One peer-reviewed study from 2001 estimated that minorities and lower-income people reduce their smoking four times more than people with incomes above the median when cigarette prices rise, likely because they’re more sensitive to the increases.

“This means that the health benefits of the tax increase would be progressive,” concludes the Center on Budget and Policy Priorities, a research organization in Washington. The center cites other research by Prof. Chaloupka that shows people below the poverty line paid a 12 percent share of a 2009 federal tobacco tax increase, but were expected as of 2012 to receive 46.3 percent of the health benefits.

Smoking costs Pennsylvania more than $6.3 billion annually in healthcare costs, according to the Campaign for Tobacco-Free Kids. An estimated 12.9 percent of the state's high school students smoke, which amounts to 9,200 kids taking up the habit every year.

Pennsylvania has also became the sixth state to tax electronic cigarettes, and it now taxes tobacco products such as smokeless, pipe and roll-your-own tobacco.

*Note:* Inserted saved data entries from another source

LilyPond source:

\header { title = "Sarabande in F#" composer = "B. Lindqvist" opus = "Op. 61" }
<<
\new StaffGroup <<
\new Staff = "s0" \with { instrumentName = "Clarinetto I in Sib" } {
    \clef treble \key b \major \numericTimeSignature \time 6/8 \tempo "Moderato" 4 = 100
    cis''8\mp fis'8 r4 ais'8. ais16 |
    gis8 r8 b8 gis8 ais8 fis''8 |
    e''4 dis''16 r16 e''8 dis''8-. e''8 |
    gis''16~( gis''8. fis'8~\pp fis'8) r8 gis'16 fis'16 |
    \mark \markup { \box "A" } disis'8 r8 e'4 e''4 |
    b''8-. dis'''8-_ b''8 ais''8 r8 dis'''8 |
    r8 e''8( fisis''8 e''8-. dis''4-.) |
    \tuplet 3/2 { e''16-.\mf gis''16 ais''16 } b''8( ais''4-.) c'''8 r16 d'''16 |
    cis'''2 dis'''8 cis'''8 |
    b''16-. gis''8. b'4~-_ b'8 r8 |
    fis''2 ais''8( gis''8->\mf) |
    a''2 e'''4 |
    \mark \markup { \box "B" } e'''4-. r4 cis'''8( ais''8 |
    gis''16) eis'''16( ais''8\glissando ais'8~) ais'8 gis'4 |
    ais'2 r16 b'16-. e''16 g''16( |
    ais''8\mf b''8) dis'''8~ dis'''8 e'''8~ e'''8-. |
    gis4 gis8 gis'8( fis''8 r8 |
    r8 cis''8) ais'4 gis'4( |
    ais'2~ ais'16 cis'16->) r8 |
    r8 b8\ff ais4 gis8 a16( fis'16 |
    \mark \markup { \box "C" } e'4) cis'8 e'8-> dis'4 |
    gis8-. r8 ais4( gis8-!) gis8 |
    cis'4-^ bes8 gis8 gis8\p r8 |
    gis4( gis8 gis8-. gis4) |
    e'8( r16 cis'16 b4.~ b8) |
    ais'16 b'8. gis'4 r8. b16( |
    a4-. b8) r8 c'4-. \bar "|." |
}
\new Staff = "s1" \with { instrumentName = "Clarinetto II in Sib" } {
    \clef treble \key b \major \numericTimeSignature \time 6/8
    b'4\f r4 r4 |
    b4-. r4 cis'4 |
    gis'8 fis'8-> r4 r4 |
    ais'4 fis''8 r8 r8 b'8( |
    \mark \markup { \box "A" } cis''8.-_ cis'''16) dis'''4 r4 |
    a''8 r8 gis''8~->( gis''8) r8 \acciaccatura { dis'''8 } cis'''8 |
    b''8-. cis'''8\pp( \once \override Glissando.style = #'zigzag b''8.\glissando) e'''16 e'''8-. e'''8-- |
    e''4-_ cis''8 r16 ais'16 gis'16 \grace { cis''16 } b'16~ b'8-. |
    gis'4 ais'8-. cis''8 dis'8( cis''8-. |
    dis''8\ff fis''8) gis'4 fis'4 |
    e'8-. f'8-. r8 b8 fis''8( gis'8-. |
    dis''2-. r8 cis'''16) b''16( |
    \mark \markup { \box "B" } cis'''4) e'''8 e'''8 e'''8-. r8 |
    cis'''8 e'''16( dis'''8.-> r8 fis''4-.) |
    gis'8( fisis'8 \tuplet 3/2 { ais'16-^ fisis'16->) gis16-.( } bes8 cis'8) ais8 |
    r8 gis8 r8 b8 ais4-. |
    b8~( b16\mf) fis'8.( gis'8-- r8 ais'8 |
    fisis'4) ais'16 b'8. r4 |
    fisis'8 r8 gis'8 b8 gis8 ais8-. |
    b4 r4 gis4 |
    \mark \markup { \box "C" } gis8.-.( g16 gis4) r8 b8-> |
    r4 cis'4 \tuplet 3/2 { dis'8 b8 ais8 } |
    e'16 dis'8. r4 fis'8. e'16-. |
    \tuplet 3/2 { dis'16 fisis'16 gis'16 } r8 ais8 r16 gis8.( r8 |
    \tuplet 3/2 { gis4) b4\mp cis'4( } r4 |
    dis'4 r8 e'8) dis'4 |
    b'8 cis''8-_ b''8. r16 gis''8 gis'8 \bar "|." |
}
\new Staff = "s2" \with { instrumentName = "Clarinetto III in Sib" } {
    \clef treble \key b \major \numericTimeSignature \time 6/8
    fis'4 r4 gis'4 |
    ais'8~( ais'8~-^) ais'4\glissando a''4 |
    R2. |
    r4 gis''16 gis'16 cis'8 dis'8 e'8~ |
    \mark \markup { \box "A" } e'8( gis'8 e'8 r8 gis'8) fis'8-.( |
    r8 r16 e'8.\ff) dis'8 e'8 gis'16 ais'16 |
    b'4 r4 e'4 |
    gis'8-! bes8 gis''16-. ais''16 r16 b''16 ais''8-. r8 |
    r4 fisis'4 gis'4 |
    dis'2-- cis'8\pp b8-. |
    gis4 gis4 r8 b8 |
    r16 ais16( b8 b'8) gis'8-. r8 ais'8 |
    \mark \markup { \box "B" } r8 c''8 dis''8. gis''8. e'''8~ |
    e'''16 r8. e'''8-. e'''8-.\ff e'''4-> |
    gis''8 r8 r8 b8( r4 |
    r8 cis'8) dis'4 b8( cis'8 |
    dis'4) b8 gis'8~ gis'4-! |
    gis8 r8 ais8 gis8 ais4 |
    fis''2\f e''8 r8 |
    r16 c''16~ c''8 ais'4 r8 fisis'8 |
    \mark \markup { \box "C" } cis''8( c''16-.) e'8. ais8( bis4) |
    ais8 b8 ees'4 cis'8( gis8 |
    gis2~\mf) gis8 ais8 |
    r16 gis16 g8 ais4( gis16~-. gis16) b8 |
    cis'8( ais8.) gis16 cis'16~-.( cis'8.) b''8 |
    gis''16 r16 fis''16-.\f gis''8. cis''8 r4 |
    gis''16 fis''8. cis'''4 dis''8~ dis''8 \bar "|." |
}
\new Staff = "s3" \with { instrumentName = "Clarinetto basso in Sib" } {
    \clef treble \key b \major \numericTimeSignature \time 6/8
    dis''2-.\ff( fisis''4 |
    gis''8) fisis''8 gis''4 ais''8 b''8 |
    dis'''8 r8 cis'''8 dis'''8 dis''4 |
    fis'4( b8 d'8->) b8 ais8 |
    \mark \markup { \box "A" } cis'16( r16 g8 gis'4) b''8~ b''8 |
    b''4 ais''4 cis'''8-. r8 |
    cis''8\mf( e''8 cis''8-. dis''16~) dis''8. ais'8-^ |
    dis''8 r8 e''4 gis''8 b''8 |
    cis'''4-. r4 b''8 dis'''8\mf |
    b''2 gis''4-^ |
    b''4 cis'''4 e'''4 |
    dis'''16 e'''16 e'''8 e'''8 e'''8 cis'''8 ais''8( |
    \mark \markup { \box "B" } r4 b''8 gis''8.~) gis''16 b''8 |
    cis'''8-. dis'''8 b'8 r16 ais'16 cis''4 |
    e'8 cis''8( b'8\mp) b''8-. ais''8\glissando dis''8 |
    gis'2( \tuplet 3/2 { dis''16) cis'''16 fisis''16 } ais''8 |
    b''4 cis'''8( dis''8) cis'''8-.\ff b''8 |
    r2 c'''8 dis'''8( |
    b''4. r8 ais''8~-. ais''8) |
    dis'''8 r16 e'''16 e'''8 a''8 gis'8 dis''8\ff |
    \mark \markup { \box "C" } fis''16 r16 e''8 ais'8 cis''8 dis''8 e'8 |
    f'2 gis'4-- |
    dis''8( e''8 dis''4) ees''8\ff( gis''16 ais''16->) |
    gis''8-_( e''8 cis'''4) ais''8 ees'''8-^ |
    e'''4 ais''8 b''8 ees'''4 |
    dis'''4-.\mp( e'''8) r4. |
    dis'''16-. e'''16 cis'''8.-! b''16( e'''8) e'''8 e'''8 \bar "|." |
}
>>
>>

The structure of the state's e-cigarette tax has been criticized by organizations such as the Tax Foundation for placing undue burden on lower-income residents, but the Washington-based think tank also says that the state should focus on long-term fixes to its budget problems, instead of implementing taxes which will bring in less and less revenue over time.

“Excise taxes on ‘sins,’ such as cigarettes and alcohol, are narrow revenue sources that decline over time and they should not be relied upon to pay for essential government services,” write Tax Foundation economists.

Most economists agree that "sin" taxes are not good budget solutions over the long term because if tax revenues from tobacco, alcohol, or sugar decline over time, this means – after accounting for the possibility that people are buying cigarettes in a neighboring state – that people are consuming less and so the policy is working.